═══ Text shown

The coalition government has praised universities as
"the driving force behind our increasingly high-tech, knowledge-based
economy" in its mid-term review.
Universities and further education were given a page and a
half in the 46-page review, published today after being launched by Prime
Minister David Cameron and Deputy Prime Minister Nick Clegg.
The document, titled The Coalition: together in the national
interest, offers little in the way of fresh policy directions for higher
education. The two innovations it identifies as future priorities - the
uncapping of recruitment for high-grade students and Key Information Sets - are
already well underway.
However, universities are likely to be pleased that the
review assigns them a central role in the economy, echoing recent comments by
George Osborne, the chancellor.
"For years, Britain has undervalued both the academic
and technical skills a modern economy needs," the review document says.
"This government is determined to rectify both defects."
It continues: "We are willing to take the tough
decisions needed to ensure that our universities thrive. We value them for
their intrinsic, as well as their economic, worth: as seats of learning and
research dedicated to increasing the sum of human knowledge and understanding,
and as centres of innovation and invention, the driving force behind our
increasingly high-tech, knowledge-based economy."
The review also recaps funding and student finance changes.
"We have put universities on a secure and sustainable financial footing by
increasing the maximum tuition fee to £9,000, and backed this with
income-contingent loans so that no first-time students need to contribute to
their tuition costs upfront," it says.

══════

» **Request A**: Count the lines in the records that contain the string "place", treating uppercase and lowercase as different. Give only the number.

═══ Material supplied

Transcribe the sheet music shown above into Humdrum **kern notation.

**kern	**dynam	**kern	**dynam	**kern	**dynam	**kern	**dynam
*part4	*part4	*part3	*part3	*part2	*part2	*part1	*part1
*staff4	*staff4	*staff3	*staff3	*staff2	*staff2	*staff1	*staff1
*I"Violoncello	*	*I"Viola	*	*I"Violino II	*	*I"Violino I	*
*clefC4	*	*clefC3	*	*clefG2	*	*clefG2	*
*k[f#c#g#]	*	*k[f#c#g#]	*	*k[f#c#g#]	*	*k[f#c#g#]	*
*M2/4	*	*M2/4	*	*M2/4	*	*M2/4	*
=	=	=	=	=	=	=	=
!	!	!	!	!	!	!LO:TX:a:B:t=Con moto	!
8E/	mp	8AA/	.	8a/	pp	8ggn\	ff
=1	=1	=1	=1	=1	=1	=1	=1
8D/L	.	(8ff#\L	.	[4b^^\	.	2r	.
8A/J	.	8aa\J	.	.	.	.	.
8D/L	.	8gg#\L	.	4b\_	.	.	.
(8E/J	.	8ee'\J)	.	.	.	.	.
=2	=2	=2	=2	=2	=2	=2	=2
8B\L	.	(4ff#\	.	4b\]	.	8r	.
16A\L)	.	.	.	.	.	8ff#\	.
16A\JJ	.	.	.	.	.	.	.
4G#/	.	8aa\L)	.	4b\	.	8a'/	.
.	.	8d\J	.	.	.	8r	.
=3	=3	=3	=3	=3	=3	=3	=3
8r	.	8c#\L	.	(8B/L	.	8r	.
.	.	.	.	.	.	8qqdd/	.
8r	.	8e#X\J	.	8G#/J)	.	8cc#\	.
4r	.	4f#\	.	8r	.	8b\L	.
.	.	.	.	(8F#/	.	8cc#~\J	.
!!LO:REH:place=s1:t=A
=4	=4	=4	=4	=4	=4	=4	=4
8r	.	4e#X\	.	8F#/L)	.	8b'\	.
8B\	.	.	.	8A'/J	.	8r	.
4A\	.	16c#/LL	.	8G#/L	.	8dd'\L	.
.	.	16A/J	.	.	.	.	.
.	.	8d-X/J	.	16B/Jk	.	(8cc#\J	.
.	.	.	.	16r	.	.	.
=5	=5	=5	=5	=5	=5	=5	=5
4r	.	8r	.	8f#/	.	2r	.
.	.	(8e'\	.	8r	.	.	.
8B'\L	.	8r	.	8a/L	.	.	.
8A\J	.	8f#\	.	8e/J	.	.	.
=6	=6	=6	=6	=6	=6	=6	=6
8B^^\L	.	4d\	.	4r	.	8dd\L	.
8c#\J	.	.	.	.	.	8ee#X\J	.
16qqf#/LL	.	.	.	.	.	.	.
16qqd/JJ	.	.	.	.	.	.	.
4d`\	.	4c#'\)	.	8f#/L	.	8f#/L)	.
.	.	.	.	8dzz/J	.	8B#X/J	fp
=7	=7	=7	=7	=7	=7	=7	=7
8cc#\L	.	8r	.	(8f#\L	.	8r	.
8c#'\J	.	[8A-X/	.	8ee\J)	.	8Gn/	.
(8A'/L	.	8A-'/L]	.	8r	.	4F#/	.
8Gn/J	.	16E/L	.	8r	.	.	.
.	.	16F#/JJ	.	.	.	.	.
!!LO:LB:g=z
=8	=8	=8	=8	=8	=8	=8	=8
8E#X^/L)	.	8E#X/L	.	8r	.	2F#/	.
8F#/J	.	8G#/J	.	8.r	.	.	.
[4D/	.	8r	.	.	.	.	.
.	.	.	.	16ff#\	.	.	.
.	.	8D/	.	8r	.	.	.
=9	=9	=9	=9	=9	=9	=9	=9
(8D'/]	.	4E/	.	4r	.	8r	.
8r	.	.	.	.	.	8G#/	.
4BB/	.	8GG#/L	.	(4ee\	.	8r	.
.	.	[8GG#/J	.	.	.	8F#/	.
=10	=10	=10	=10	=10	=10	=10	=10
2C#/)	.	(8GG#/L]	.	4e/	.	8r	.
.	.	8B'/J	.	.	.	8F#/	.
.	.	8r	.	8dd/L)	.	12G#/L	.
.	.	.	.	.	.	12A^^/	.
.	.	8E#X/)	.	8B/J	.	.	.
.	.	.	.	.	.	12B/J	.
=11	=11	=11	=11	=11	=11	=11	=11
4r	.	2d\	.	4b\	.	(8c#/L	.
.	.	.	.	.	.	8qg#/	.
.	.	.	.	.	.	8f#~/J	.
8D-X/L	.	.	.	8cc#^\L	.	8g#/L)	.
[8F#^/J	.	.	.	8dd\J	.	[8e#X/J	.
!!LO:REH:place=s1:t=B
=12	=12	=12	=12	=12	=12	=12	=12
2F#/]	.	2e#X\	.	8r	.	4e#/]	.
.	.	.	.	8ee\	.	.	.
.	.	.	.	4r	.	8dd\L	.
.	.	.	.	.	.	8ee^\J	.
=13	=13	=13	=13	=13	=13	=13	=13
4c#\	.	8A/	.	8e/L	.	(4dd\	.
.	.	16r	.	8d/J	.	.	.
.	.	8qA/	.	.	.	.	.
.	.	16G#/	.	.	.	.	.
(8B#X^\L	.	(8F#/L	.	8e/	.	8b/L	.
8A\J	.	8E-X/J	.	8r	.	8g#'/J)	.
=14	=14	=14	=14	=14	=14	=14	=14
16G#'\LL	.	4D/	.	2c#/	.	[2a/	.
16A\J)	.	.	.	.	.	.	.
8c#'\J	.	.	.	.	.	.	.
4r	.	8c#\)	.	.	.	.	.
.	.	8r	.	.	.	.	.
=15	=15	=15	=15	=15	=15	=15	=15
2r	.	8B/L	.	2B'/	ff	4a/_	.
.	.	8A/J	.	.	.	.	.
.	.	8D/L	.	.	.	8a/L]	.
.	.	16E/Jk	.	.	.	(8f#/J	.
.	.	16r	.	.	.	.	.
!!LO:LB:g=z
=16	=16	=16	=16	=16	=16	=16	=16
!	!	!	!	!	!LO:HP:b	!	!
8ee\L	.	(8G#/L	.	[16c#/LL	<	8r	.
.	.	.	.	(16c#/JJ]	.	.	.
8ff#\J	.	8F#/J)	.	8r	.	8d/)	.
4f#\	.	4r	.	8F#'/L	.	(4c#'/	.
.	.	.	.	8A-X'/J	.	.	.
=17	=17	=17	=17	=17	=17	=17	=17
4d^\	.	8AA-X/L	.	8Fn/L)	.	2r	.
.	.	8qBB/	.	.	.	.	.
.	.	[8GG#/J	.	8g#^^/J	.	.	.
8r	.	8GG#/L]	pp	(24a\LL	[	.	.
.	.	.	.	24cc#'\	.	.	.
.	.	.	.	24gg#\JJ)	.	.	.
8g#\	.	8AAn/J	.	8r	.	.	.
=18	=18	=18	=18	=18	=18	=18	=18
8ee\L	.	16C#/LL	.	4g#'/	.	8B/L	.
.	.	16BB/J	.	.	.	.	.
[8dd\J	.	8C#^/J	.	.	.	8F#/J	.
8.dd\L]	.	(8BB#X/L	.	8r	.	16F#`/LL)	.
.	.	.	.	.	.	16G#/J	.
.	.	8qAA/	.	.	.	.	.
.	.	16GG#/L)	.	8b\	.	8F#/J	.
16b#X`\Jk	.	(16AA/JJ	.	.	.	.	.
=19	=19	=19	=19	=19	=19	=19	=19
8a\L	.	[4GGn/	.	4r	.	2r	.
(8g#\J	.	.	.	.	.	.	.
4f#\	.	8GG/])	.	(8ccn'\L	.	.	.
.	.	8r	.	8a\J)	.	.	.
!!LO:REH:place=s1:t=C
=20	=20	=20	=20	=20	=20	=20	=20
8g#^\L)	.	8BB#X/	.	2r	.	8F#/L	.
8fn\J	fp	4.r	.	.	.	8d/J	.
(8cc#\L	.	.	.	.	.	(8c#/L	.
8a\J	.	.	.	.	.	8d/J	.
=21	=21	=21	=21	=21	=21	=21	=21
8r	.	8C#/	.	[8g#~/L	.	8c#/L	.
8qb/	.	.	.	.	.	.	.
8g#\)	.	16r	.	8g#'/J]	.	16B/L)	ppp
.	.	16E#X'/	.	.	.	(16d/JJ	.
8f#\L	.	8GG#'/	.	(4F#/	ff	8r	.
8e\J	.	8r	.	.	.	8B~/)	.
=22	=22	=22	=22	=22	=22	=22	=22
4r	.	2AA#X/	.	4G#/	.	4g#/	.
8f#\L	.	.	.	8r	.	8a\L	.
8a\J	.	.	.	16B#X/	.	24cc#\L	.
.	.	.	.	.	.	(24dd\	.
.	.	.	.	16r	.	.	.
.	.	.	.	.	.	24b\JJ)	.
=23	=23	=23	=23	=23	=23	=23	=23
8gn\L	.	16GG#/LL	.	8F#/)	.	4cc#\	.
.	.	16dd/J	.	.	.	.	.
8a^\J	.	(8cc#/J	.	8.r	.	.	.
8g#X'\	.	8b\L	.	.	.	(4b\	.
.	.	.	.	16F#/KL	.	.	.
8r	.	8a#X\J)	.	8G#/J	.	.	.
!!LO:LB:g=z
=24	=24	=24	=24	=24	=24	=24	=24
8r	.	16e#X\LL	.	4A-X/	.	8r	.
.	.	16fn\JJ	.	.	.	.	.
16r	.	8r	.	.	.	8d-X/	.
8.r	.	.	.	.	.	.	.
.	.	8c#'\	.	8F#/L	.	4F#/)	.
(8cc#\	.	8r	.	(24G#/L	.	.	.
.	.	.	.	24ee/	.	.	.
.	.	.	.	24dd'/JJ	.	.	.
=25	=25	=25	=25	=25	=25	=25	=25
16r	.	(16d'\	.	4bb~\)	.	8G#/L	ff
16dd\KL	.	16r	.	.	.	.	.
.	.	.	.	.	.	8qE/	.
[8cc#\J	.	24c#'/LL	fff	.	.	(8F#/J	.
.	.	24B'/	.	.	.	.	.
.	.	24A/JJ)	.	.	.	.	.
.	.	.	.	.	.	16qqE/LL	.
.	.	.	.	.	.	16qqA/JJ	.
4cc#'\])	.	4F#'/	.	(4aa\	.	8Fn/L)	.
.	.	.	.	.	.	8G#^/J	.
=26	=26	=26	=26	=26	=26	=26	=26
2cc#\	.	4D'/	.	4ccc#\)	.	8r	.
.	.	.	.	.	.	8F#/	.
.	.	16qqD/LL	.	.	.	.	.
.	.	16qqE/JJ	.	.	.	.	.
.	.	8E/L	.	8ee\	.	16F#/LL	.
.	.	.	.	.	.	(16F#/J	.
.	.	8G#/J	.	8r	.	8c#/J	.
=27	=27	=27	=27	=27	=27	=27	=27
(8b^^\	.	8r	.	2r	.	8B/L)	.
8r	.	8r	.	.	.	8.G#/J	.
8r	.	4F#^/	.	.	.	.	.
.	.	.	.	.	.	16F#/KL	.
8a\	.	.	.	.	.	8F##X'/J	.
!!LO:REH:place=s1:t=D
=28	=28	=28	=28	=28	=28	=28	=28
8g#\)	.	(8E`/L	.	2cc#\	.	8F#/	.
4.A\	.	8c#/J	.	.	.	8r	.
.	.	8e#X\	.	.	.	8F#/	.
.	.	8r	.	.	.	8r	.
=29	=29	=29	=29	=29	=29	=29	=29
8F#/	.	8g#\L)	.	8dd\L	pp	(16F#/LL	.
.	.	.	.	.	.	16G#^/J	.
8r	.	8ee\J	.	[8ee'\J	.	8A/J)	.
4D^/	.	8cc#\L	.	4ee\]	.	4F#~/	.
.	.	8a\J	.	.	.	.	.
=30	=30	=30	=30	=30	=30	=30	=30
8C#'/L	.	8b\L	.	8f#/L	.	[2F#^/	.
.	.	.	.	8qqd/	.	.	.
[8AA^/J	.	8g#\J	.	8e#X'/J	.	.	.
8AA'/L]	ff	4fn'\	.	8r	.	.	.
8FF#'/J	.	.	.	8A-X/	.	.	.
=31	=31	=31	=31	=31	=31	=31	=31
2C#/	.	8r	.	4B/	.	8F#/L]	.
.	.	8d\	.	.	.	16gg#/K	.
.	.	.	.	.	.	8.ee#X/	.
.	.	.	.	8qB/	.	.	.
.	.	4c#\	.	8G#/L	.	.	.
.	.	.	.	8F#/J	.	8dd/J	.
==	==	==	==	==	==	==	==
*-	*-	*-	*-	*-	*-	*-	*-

══════

» **Request B**:
Answer these questions using the article on the coalition's mid-term review:
(i) How many pages long is the review?
(ii) What is the title of the review document?
(iii) To what amount was the maximum tuition fee raised?

» **Task solution A**: 4

» **Task solution B**:
(i) 46 pages
(ii) The Coalition: together in the national interest
(iii) £9,000